> _Work order_
Please print each entry below exactly as it stands, but without any pictures.

> _Study material_
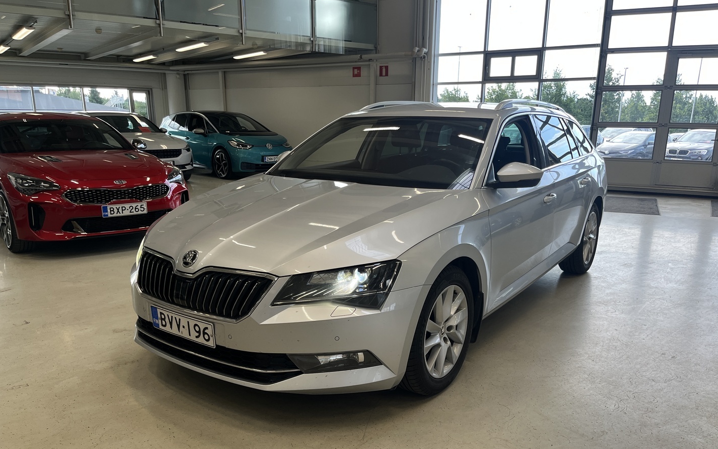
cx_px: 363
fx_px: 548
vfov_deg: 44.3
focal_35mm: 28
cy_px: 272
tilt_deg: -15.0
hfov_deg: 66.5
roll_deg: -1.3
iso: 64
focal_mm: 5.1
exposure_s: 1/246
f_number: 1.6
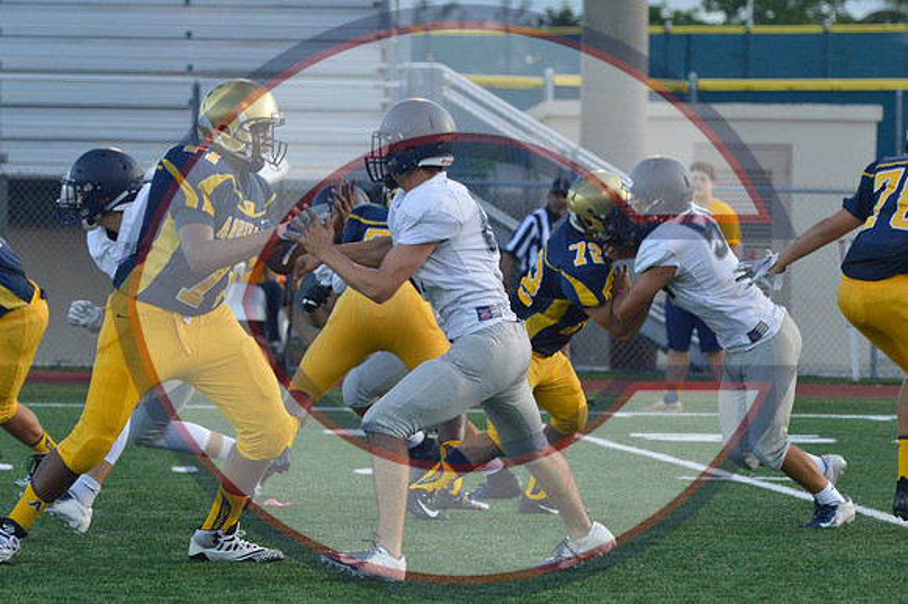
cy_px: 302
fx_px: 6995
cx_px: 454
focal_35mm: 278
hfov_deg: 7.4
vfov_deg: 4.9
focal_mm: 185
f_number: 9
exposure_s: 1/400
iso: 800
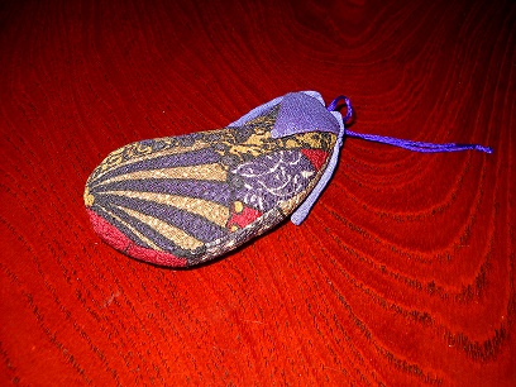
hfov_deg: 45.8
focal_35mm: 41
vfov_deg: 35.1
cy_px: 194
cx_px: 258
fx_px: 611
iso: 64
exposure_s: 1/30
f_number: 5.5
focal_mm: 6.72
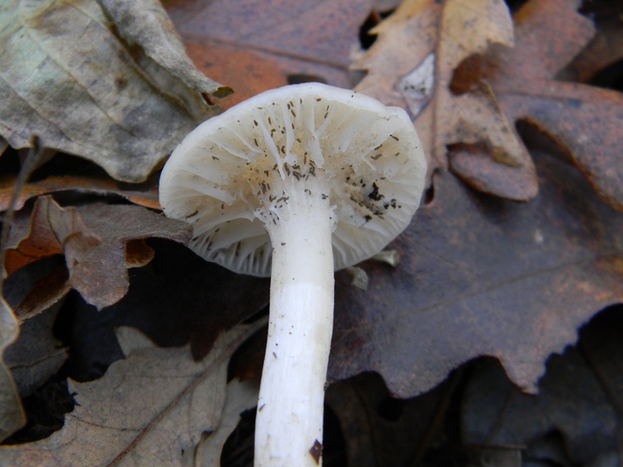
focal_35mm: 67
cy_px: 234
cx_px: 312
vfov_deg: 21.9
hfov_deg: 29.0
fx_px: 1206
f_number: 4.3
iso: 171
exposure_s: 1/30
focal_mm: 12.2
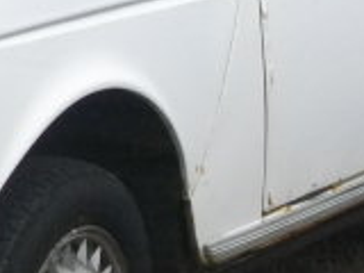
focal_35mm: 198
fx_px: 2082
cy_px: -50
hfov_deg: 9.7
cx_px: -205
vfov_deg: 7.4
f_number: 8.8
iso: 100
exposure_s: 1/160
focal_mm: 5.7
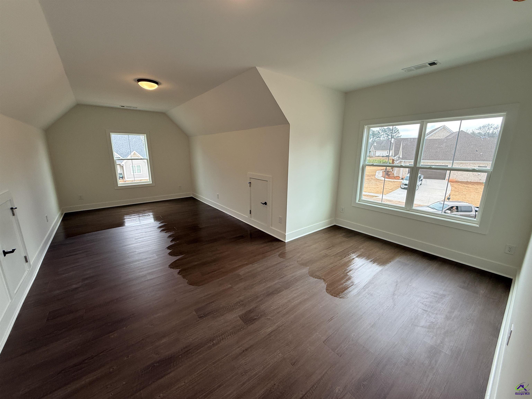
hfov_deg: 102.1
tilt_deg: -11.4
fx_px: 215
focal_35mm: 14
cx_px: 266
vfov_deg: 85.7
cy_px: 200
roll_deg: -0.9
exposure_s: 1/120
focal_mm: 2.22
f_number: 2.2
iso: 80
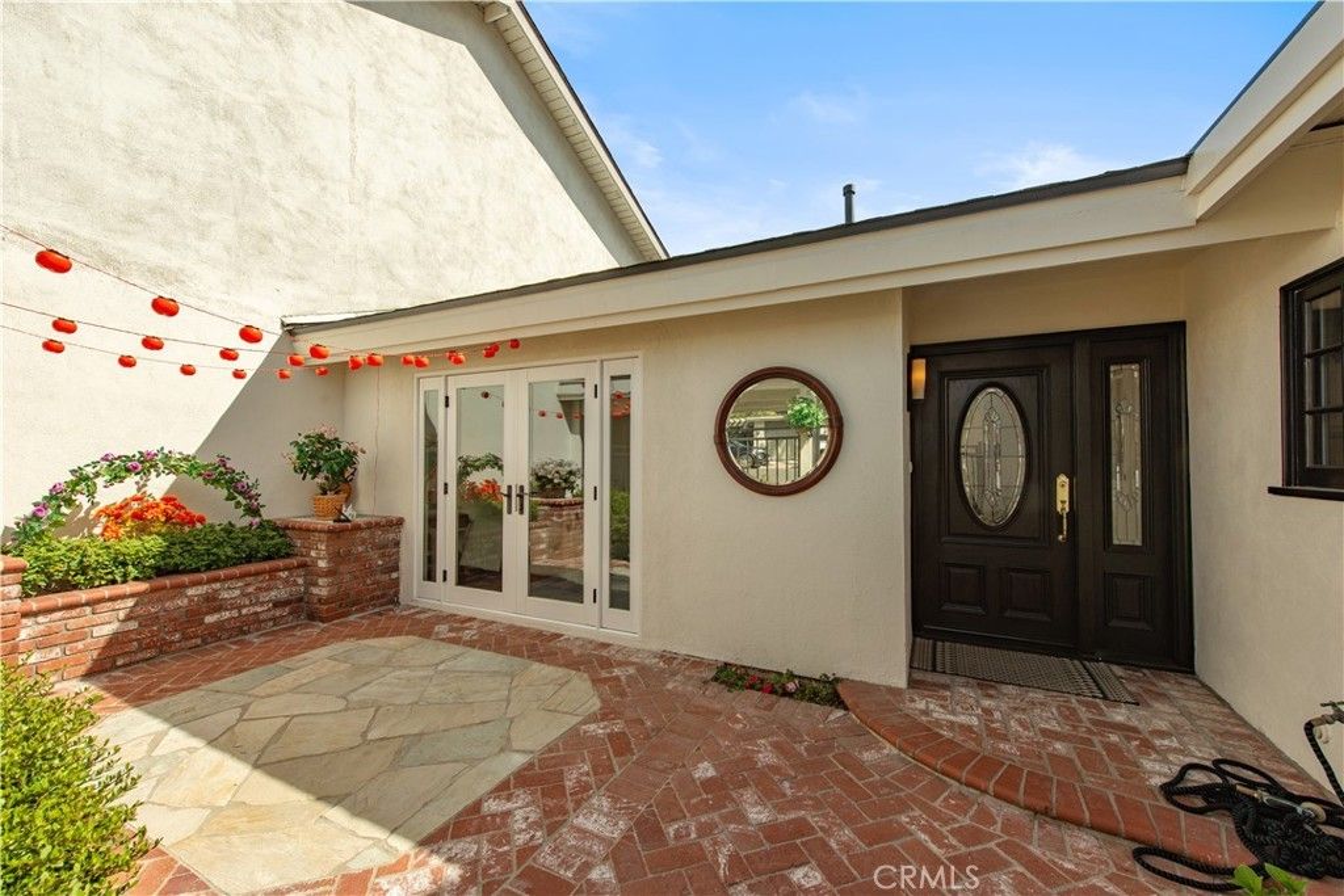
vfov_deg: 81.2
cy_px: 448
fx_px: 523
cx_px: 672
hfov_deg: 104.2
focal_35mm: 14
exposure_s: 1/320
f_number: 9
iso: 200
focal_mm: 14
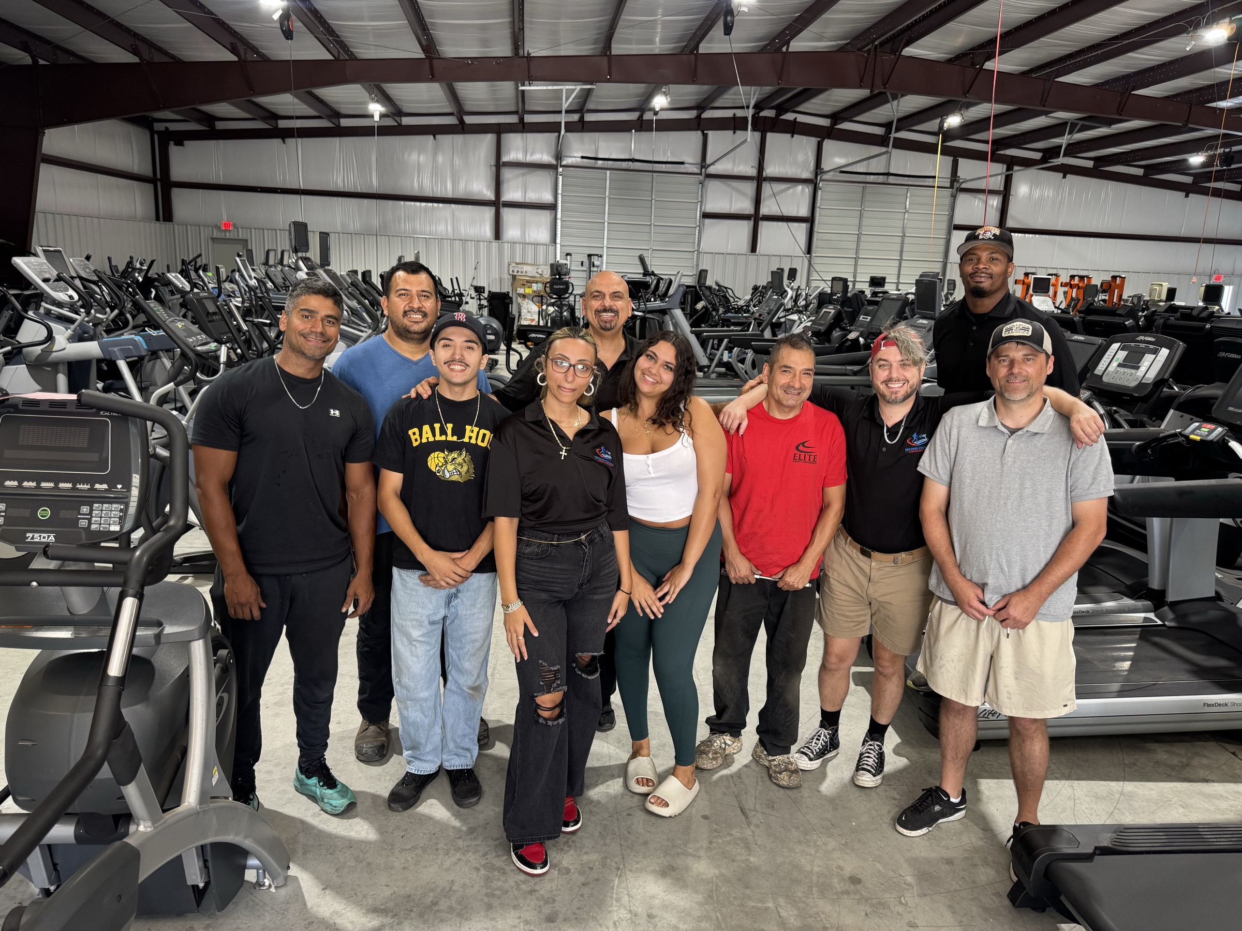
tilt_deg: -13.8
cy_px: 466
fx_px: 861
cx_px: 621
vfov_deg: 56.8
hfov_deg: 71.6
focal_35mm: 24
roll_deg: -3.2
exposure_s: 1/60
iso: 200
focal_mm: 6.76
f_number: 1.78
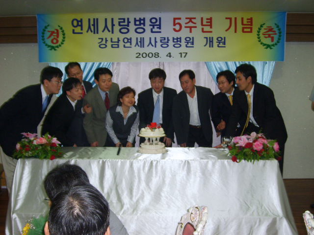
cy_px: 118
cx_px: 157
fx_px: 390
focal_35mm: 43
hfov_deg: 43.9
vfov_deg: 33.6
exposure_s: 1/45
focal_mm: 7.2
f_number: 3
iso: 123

> _Result_
cx_px: 363
fx_px: 548
vfov_deg: 44.3
focal_35mm: 28
cy_px: 272
tilt_deg: -15.0
hfov_deg: 66.5
roll_deg: -1.3
iso: 64
focal_mm: 5.1
exposure_s: 1/246
f_number: 1.6
cy_px: 302
fx_px: 6995
cx_px: 454
focal_35mm: 278
hfov_deg: 7.4
vfov_deg: 4.9
focal_mm: 185
f_number: 9
exposure_s: 1/400
iso: 800
hfov_deg: 45.8
focal_35mm: 41
vfov_deg: 35.1
cy_px: 194
cx_px: 258
fx_px: 611
iso: 64
exposure_s: 1/30
f_number: 5.5
focal_mm: 6.72
focal_35mm: 67
cy_px: 234
cx_px: 312
vfov_deg: 21.9
hfov_deg: 29.0
fx_px: 1206
f_number: 4.3
iso: 171
exposure_s: 1/30
focal_mm: 12.2
focal_35mm: 198
fx_px: 2082
cy_px: -50
hfov_deg: 9.7
cx_px: -205
vfov_deg: 7.4
f_number: 8.8
iso: 100
exposure_s: 1/160
focal_mm: 5.7
hfov_deg: 102.1
tilt_deg: -11.4
fx_px: 215
focal_35mm: 14
cx_px: 266
vfov_deg: 85.7
cy_px: 200
roll_deg: -0.9
exposure_s: 1/120
focal_mm: 2.22
f_number: 2.2
iso: 80
vfov_deg: 81.2
cy_px: 448
fx_px: 523
cx_px: 672
hfov_deg: 104.2
focal_35mm: 14
exposure_s: 1/320
f_number: 9
iso: 200
focal_mm: 14
tilt_deg: -13.8
cy_px: 466
fx_px: 861
cx_px: 621
vfov_deg: 56.8
hfov_deg: 71.6
focal_35mm: 24
roll_deg: -3.2
exposure_s: 1/60
iso: 200
focal_mm: 6.76
f_number: 1.78
cy_px: 118
cx_px: 157
fx_px: 390
focal_35mm: 43
hfov_deg: 43.9
vfov_deg: 33.6
exposure_s: 1/45
focal_mm: 7.2
f_number: 3
iso: 123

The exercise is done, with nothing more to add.